One of the largest exchanges in the world, Coinbase, recently announced that they don’t consider the balances of their account holders as custodial. In other words, the savings in crypto their customers hold with them are not liabilities to the brokers for which they are obliged to make good, but instead are regarded as equity investments in Coinbase, which then is entirely at risk if Coinbase goes bankrupt or files for reorganization. 


I can think of no analogies to these non-securities. Their price or value is completely devoid of future income generation potential that allows one to price based on net present value. Indeed, value depends only enticing more people to invest, which allows you to quickly see why the industry feels the need to advertise for more future investors at every possible turn. 


I do believe that some digital currencies have some value. The Ethereum Protocol behind the Ether coin has some utility in decentralizing some financial functions. If such digital apps under the Decentralized Finance rubric succeed spectacularly, we may be able to trim a percent or three off of costs in sophisticated economies. In less developed economies where currencies have failed, banking is underdeveloped, and capital is difficult to mobilize, digital coin applications may even stimulate these economies by five or ten percent. 


Some of these efficiencies may be monetized by corporations associated with such coins.
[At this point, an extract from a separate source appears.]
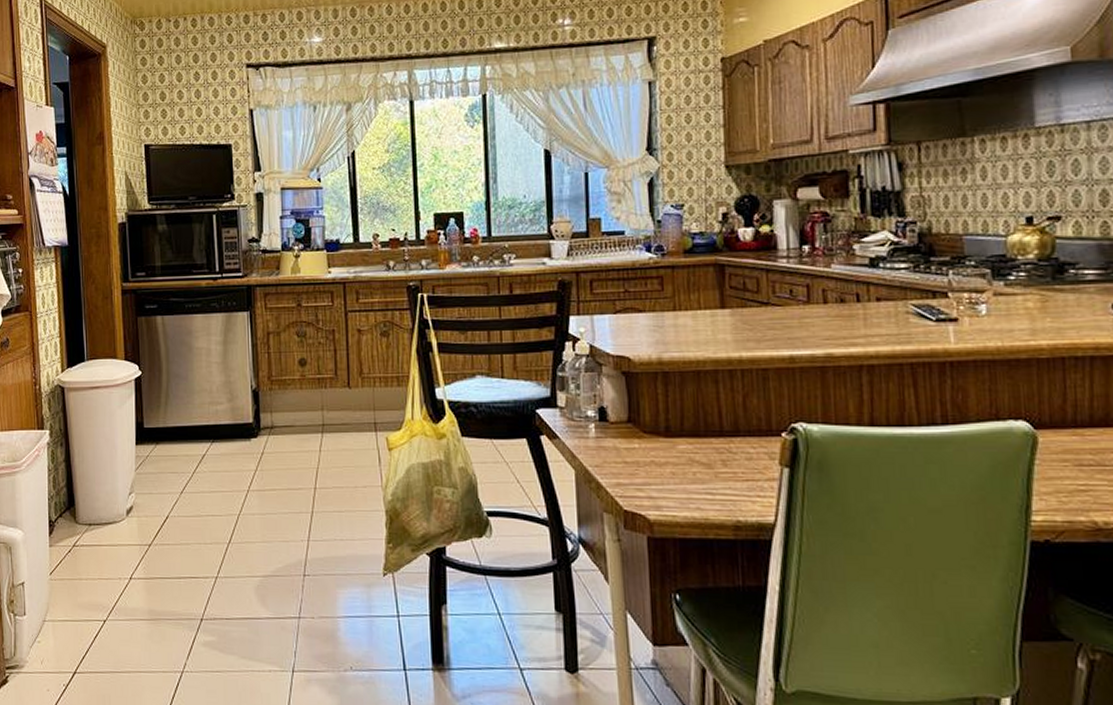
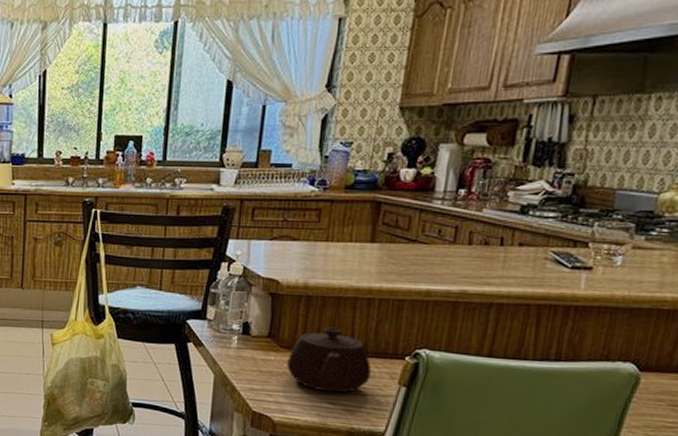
teapot: none [653,405,748,481] -> present [287,327,372,393]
If so, there may be some value that can support such currencies from sinking to zero value. But, these potential future flows of revenue that may occur if such value can be tapped, diverted, and capitalized, are few and far between in the crypto world. The vast majority of digital coins offer no such utility. 


Certainly the incredible level of capitalization in the crypto industry, tallied in the trillions of dollars of coin value or exchange value, are completely disassociated with a flow of real future value. When there is no visible means of support, then such markets can sink dramatically. Only the willingness of some to prop up such markets for fear that, if they don’t, the entire game is over. 


Because of these factors, there is a lot of fear and loathing among the crypto bros these days. Unfortunately, because many investors must cover their losses by selling traditional and true securities, other markets suffer as well. There is no such thing as a disconnected and isolated market anymore. 


While we forget this lesson time and time again, when greed replaces common sense in financial markets, the level of fear rises and so does volatility. These are explosive mixes that merely need a spike in inflation, a pandemic, a major armed conflict, or many other such macro events for this explosive mixture to ignite. Wait, we have all these problems impinging on markets now!